Sin embargo, el filósofo chileno Humberto Maturana – como lo mencionaba recientemente Juan Guaidó – defiende la incorporación a los derechos humanos del derecho a cambiar de opinión; del derecho a irse sin que nadie se ofenda, y del derecho a equivocarse. La argumentación de Maturana se basa en que si uno no tiene derecho a equivocarse, no tiene cómo corregir los errores porque no tiene modo alguno de verlos. “Si nos podemos equivocar, significa que podemos probar infinitamente en vez de quedarnos paralizados en un lugar tan “seguro” como inerte, dónde nunca se genera algo nuevo. Sin equivocaciones, estaríamos condenados a una eterna repetición de lo mismo…”
Pero, para quien ha sido considerado el precursor de la ciencia política- el florentino Nicolás Maquiavelo- las decisiones políticas, para servir de algo, deben regirse por unos principios más implacables que los que son aceptables en la vida diaria, para luego apuntalar aquella sentencia certera: … “El principal error en política es confundir los deseos propios con la realidad”.
Un político que se precie de tal – y que sea considerado un verdadero político- debe evitar que le guie la pasión, y menos las sustentadas por el rencor, el odio, el resentimiento, la vanidad, el orgullo o la soberbia; no debe reaccionar sin reflexión, simplemente movido por el instinto ante las circunstancias que se le presenten.

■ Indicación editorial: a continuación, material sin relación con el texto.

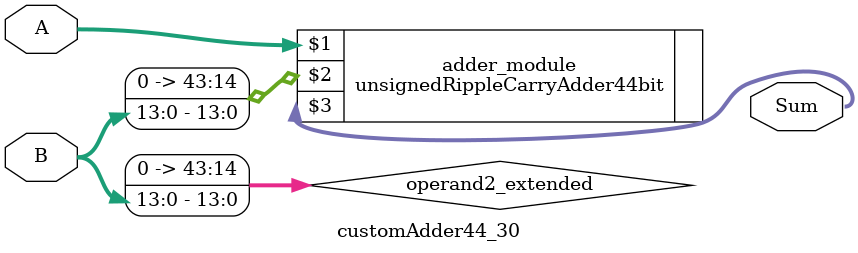
<source format=v>
module customAdder44_30(
                        input [43 : 0] A,
                        input [13 : 0] B,
                        
                        output [44 : 0] Sum
                );

        wire [43 : 0] operand2_extended;
        
        assign operand2_extended =  {30'b0, B};
        
        unsignedRippleCarryAdder44bit adder_module(
            A,
            operand2_extended,
            Sum
        );
        
        endmodule
        
</source>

Se espera de él la serena reflexión y la segura objetividad que le permitan, luego de analizar las consecuencias que pudiesen presentarse de las decisiones que habrá de tomar. Que acepte la posibilidad de estar equivocado, que entienda que también los otros pueden equivocarse, pues como humanos, somos algo más que nuestros errores. Y sobre todo, tener siempre presente aquella máxima que nos advierte que quien mucho habla mucho yerra.
Hace muchos años lo advertía el filósofo argentino Mario Bunge que el error es tan común en política como en ciencia, pero la corrección del error es menos frecuente en política que en ciencia, porque al político común le interesa más el poder que la verdad.

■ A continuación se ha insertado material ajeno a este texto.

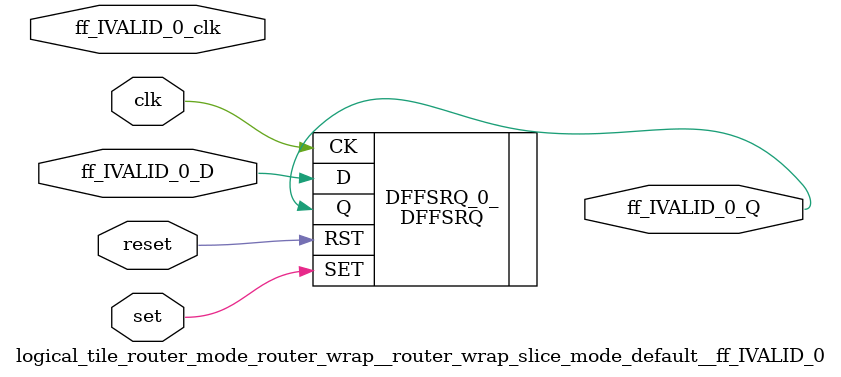
<source format=v>
`default_nettype none

module logical_tile_router_mode_router_wrap__router_wrap_slice_mode_default__ff_IVALID_0(set,
                                                                                         reset,
                                                                                         clk,
                                                                                         ff_IVALID_0_D,
                                                                                         ff_IVALID_0_Q,
                                                                                         ff_IVALID_0_clk);
//----- GLOBAL PORTS -----
input [0:0] set;
//----- GLOBAL PORTS -----
input [0:0] reset;
//----- GLOBAL PORTS -----
input [0:0] clk;
//----- INPUT PORTS -----
input [0:0] ff_IVALID_0_D;
//----- OUTPUT PORTS -----
output [0:0] ff_IVALID_0_Q;
//----- CLOCK PORTS -----
input [0:0] ff_IVALID_0_clk;

//----- BEGIN wire-connection ports -----
wire [0:0] ff_IVALID_0_D;
wire [0:0] ff_IVALID_0_Q;
wire [0:0] ff_IVALID_0_clk;
//----- END wire-connection ports -----


//----- BEGIN Registered ports -----
//----- END Registered ports -----



// ----- BEGIN Local short connections -----
// ----- END Local short connections -----
// ----- BEGIN Local output short connections -----
// ----- END Local output short connections -----

	DFFSRQ DFFSRQ_0_ (
		.SET(set),
		.RST(reset),
		.CK(clk),
		.D(ff_IVALID_0_D),
		.Q(ff_IVALID_0_Q));

endmodule
// ----- END Verilog module for logical_tile_router_mode_router_wrap__router_wrap_slice_mode_default__ff_IVALID_0 -----

//----- Default net type -----
`default_nettype wire




</source>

Como nación, tenemos los venezolanos el pésimo hábito de meter en el baúl del olvido todos esos aspectos que nos empujaron al barranco donde hoy nos encontramos; malas costumbres las nuestras de obviar, eludir los errores cometidos, sin procesarlos y, por ende, sin aprender de ellos. Se dice que en política la percepción pública lo es todo. Hoy la percepción es que la oposición venezolana está dispersa y fracturada.
Sin embargo parece que se ha transformado en hábito del estamento político pretender hacer coincidir el silencio de la sociedad con sus errores, olvidando que la confianza dista mucho de tal cometido. Tal vez fue la intención pedagógica de Séneca al dejarnos este vigente proverbio: Errare humanum est, perseverare auten diabolicum (Errar es humano, perseverar -en el error- es diabólico).
La sociedad cuenta también con la facultad de tomar la determinación sobre asuntos pertinentes a la política. Se pronuncia en libertad cuando elige a sus líderes. Y frecuentemente se equivoca. Sobre grandes errores se ha soportado el proceso histórico de nuestra democracia, no por el hecho de votar, sino porque se hace creer que las mayorías no pueden equivocarse. ¿Cuántas veces no he escuchado aquello de Vox Populi, Vox Dei? No podemos inferir de esta realidad que tiene el derecho de equivocarse, porque ello de alguna manera implicaría asignar legitimidad a la equivocación. No. Debe procurar no cometer errores. Y cuando los comete, debe empeñarse en enmendarlos; tal como dice el saber popular, equivocarse tiene algo muy positivo: la oportunidad de rectificar. Una vez más se nos presentan oportunidades para rectificar los muchos errores del pasado, equivocaciones y desaciertos que por cierto, no son exclusivos del estamento político.